For every entry below, convert its lines into a JSON list of strings, one string per line, and omit any blank lines.

**RECORDS PROVIDED:**
========
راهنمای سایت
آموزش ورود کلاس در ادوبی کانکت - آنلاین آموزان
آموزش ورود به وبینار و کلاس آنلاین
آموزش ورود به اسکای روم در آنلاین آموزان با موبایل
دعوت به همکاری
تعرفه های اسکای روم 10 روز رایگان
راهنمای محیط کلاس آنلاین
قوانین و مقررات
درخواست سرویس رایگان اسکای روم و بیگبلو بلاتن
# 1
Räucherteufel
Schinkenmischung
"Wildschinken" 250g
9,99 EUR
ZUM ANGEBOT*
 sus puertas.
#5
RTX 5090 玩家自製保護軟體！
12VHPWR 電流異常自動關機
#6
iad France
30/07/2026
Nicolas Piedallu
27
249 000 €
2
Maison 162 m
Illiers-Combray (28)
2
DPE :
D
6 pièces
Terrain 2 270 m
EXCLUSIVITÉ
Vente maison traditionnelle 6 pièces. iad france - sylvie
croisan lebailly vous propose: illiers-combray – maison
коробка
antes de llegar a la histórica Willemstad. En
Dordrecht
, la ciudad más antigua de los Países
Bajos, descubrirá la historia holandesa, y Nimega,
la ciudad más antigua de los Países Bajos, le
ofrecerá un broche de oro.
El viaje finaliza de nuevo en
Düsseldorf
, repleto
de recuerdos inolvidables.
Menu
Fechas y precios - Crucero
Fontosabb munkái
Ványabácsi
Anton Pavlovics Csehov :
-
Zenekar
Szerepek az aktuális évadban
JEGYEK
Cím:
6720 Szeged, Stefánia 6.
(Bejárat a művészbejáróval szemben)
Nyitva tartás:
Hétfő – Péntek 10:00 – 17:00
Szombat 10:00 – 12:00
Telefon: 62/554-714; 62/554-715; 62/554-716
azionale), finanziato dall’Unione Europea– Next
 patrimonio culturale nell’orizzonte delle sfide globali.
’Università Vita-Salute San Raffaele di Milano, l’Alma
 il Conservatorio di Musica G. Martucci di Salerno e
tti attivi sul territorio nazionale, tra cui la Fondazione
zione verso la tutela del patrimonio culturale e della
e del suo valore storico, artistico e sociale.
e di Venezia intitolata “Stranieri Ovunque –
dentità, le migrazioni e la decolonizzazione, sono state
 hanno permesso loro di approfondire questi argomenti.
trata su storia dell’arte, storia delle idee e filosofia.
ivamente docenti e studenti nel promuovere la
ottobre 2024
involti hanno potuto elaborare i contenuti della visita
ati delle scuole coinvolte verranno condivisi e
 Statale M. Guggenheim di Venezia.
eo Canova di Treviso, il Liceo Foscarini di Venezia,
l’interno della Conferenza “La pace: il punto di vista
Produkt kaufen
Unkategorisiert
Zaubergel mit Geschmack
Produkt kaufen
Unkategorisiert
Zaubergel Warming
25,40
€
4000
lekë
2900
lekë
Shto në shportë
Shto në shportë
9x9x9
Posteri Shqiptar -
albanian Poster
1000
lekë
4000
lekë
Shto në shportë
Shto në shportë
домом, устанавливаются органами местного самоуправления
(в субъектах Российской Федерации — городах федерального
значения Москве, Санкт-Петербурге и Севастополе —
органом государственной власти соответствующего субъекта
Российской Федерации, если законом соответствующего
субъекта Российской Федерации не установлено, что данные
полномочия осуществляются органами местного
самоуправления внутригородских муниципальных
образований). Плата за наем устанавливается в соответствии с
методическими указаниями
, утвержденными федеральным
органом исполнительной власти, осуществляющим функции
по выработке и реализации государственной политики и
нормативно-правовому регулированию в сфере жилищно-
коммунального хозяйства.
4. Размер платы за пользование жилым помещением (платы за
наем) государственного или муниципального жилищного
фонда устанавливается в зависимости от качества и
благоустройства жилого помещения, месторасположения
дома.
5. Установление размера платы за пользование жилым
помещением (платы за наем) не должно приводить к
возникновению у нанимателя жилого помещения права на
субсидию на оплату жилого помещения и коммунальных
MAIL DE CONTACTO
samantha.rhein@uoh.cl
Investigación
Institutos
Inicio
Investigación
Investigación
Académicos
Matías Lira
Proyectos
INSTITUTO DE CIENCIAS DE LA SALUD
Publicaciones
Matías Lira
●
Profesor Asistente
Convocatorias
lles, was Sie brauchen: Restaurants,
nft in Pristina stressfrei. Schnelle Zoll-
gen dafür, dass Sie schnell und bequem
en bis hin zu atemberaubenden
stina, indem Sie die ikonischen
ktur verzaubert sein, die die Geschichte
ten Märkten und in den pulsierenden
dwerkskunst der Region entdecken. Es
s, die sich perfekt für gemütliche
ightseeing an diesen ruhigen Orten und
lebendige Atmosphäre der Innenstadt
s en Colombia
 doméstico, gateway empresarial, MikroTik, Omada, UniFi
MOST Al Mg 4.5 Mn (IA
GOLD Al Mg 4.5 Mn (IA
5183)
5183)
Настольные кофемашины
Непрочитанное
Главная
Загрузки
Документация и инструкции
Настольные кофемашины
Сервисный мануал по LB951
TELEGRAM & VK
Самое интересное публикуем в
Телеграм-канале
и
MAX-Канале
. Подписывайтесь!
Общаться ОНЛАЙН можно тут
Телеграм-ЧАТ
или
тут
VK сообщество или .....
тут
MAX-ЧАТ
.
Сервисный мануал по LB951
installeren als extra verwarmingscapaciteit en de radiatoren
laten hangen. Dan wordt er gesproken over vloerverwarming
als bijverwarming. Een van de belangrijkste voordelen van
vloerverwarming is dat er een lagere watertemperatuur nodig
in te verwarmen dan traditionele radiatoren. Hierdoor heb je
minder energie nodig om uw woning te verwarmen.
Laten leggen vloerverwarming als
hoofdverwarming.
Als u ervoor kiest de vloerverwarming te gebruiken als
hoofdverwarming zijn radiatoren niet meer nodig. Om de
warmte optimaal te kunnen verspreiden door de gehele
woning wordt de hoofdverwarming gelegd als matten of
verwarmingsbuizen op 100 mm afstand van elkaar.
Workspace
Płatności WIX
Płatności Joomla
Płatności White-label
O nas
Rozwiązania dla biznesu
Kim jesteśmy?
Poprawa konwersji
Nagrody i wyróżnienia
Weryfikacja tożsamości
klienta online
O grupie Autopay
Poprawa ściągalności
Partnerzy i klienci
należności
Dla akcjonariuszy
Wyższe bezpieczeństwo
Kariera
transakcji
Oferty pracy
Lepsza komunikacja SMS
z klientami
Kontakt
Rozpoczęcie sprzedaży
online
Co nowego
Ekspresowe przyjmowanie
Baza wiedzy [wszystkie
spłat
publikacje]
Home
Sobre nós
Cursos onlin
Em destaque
========
**ANSWER BOX:**
[
  "راهنمای سایت",
  "آموزش ورود کلاس در ادوبی کانکت - آنلاین آموزان",
  "آموزش ورود به وبینار و کلاس آنلاین",
  "آموزش ورود به اسکای روم در آنلاین آموزان با موبایل",
  "دعوت به همکاری",
  "تعرفه های اسکای روم 10 روز رایگان",
  "راهنمای محیط کلاس آنلاین",
  "قوانین و مقررات",
  "درخواست سرویس رایگان اسکای روم و بیگبلو بلاتن",
  "# 1",
  "Räucherteufel",
  "Schinkenmischung",
  "\"Wildschinken\" 250g",
  "9,99 EUR",
  "ZUM ANGEBOT*",
  " sus puertas.",
  "#5",
  "RTX 5090 玩家自製保護軟體！",
  "12VHPWR 電流異常自動關機",
  "#6",
  "iad France",
  "30/07/2026",
  "Nicolas Piedallu",
  "27",
  "249 000 €",
  "2",
  "Maison 162 m",
  "Illiers-Combray (28)",
  "2",
  "DPE :",
  "D",
  "6 pièces",
  "Terrain 2 270 m",
  "EXCLUSIVITÉ",
  "Vente maison traditionnelle 6 pièces. iad france - sylvie",
  "croisan lebailly vous propose: illiers-combray – maison",
  "коробка",
  "antes de llegar a la histórica Willemstad. En",
  "Dordrecht",
  ", la ciudad más antigua de los Países",
  "Bajos, descubrirá la historia holandesa, y Nimega,",
  "la ciudad más antigua de los Países Bajos, le",
  "ofrecerá un broche de oro.",
  "El viaje finaliza de nuevo en",
  "Düsseldorf",
  ", repleto",
  "de recuerdos inolvidables.",
  "Menu",
  "Fechas y precios - Crucero",
  "Fontosabb munkái",
  "Ványabácsi",
  "Anton Pavlovics Csehov :",
  "-",
  "Zenekar",
  "Szerepek az aktuális évadban",
  "JEGYEK",
  "Cím:",
  "6720 Szeged, Stefánia 6.",
  "(Bejárat a művészbejáróval szemben)",
  "Nyitva tartás:",
  "Hétfő – Péntek 10:00 – 17:00",
  "Szombat 10:00 – 12:00",
  "Telefon: 62/554-714; 62/554-715; 62/554-716",
  "azionale), finanziato dall’Unione Europea– Next",
  " patrimonio culturale nell’orizzonte delle sfide globali.",
  "’Università Vita-Salute San Raffaele di Milano, l’Alma",
  " il Conservatorio di Musica G. Martucci di Salerno e",
  "tti attivi sul territorio nazionale, tra cui la Fondazione",
  "zione verso la tutela del patrimonio culturale e della",
  "e del suo valore storico, artistico e sociale.",
  "e di Venezia intitolata “Stranieri Ovunque –",
  "dentità, le migrazioni e la decolonizzazione, sono state",
  " hanno permesso loro di approfondire questi argomenti.",
  "trata su storia dell’arte, storia delle idee e filosofia.",
  "ivamente docenti e studenti nel promuovere la",
  "ottobre 2024",
  "involti hanno potuto elaborare i contenuti della visita",
  "ati delle scuole coinvolte verranno condivisi e",
  " Statale M. Guggenheim di Venezia.",
  "eo Canova di Treviso, il Liceo Foscarini di Venezia,",
  "l’interno della Conferenza “La pace: il punto di vista",
  "Produkt kaufen",
  "Unkategorisiert",
  "Zaubergel mit Geschmack",
  "Produkt kaufen",
  "Unkategorisiert",
  "Zaubergel Warming",
  "25,40",
  "€",
  "4000",
  "lekë",
  "2900",
  "lekë",
  "Shto në shportë",
  "Shto në shportë",
  "9x9x9",
  "Posteri Shqiptar -",
  "albanian Poster",
  "1000",
  "lekë",
  "4000",
  "lekë",
  "Shto në shportë",
  "Shto në shportë",
  "домом, устанавливаются органами местного самоуправления",
  "(в субъектах Российской Федерации — городах федерального",
  "значения Москве, Санкт-Петербурге и Севастополе —",
  "органом государственной власти соответствующего субъекта",
  "Российской Федерации, если законом соответствующего",
  "субъекта Российской Федерации не установлено, что данные",
  "полномочия осуществляются органами местного",
  "самоуправления внутригородских муниципальных",
  "образований). Плата за наем устанавливается в соответствии с",
  "методическими указаниями",
  ", утвержденными федеральным",
  "органом исполнительной власти, осуществляющим функции",
  "по выработке и реализации государственной политики и",
  "нормативно-правовому регулированию в сфере жилищно-",
  "коммунального хозяйства.",
  "4. Размер платы за пользование жилым помещением (платы за",
  "наем) государственного или муниципального жилищного",
  "фонда устанавливается в зависимости от качества и",
  "благоустройства жилого помещения, месторасположения",
  "дома.",
  "5. Установление размера платы за пользование жилым",
  "помещением (платы за наем) не должно приводить к",
  "возникновению у нанимателя жилого помещения права на",
  "субсидию на оплату жилого помещения и коммунальных",
  "MAIL DE CONTACTO",
  "samantha.rhein@uoh.cl",
  "Investigación",
  "Institutos",
  "Inicio",
  "Investigación",
  "Investigación",
  "Académicos",
  "Matías Lira",
  "Proyectos",
  "INSTITUTO DE CIENCIAS DE LA SALUD",
  "Publicaciones",
  "Matías Lira",
  "●",
  "Profesor Asistente",
  "Convocatorias",
  "lles, was Sie brauchen: Restaurants,",
  "nft in Pristina stressfrei. Schnelle Zoll-",
  "gen dafür, dass Sie schnell und bequem",
  "en bis hin zu atemberaubenden",
  "stina, indem Sie die ikonischen",
  "ktur verzaubert sein, die die Geschichte",
  "ten Märkten und in den pulsierenden",
  "dwerkskunst der Region entdecken. Es",
  "s, die sich perfekt für gemütliche",
  "ightseeing an diesen ruhigen Orten und",
  "lebendige Atmosphäre der Innenstadt",
  "s en Colombia",
  " doméstico, gateway empresarial, MikroTik, Omada, UniFi",
  "MOST Al Mg 4.5 Mn (IA",
  "GOLD Al Mg 4.5 Mn (IA",
  "5183)",
  "5183)",
  "Настольные кофемашины",
  "Непрочитанное",
  "Главная",
  "Загрузки",
  "Документация и инструкции",
  "Настольные кофемашины",
  "Сервисный мануал по LB951",
  "TELEGRAM & VK",
  "Самое интересное публикуем в",
  "Телеграм-канале",
  "и",
  "MAX-Канале",
  ". Подписывайтесь!",
  "Общаться ОНЛАЙН можно тут",
  "Телеграм-ЧАТ",
  "или",
  "тут",
  "VK сообщество или .....",
  "тут",
  "MAX-ЧАТ",
  ".",
  "Сервисный мануал по LB951",
  "installeren als extra verwarmingscapaciteit en de radiatoren",
  "laten hangen. Dan wordt er gesproken over vloerverwarming",
  "als bijverwarming. Een van de belangrijkste voordelen van",
  "vloerverwarming is dat er een lagere watertemperatuur nodig",
  "in te verwarmen dan traditionele radiatoren. Hierdoor heb je",
  "minder energie nodig om uw woning te verwarmen.",
  "Laten leggen vloerverwarming als",
  "hoofdverwarming.",
  "Als u ervoor kiest de vloerverwarming te gebruiken als",
  "hoofdverwarming zijn radiatoren niet meer nodig. Om de",
  "warmte optimaal te kunnen verspreiden door de gehele",
  "woning wordt de hoofdverwarming gelegd als matten of",
  "verwarmingsbuizen op 100 mm afstand van elkaar.",
  "Workspace",
  "Płatności WIX",
  "Płatności Joomla",
  "Płatności White-label",
  "O nas",
  "Rozwiązania dla biznesu",
  "Kim jesteśmy?",
  "Poprawa konwersji",
  "Nagrody i wyróżnienia",
  "Weryfikacja tożsamości",
  "klienta online",
  "O grupie Autopay",
  "Poprawa ściągalności",
  "Partnerzy i klienci",
  "należności",
  "Dla akcjonariuszy",
  "Wyższe bezpieczeństwo",
  "Kariera",
  "transakcji",
  "Oferty pracy",
  "Lepsza komunikacja SMS",
  "z klientami",
  "Kontakt",
  "Rozpoczęcie sprzedaży",
  "online",
  "Co nowego",
  "Ekspresowe przyjmowanie",
  "Baza wiedzy [wszystkie",
  "spłat",
  "publikacje]",
  "Home",
  "Sobre nós",
  "Cursos onlin",
  "Em destaque"
]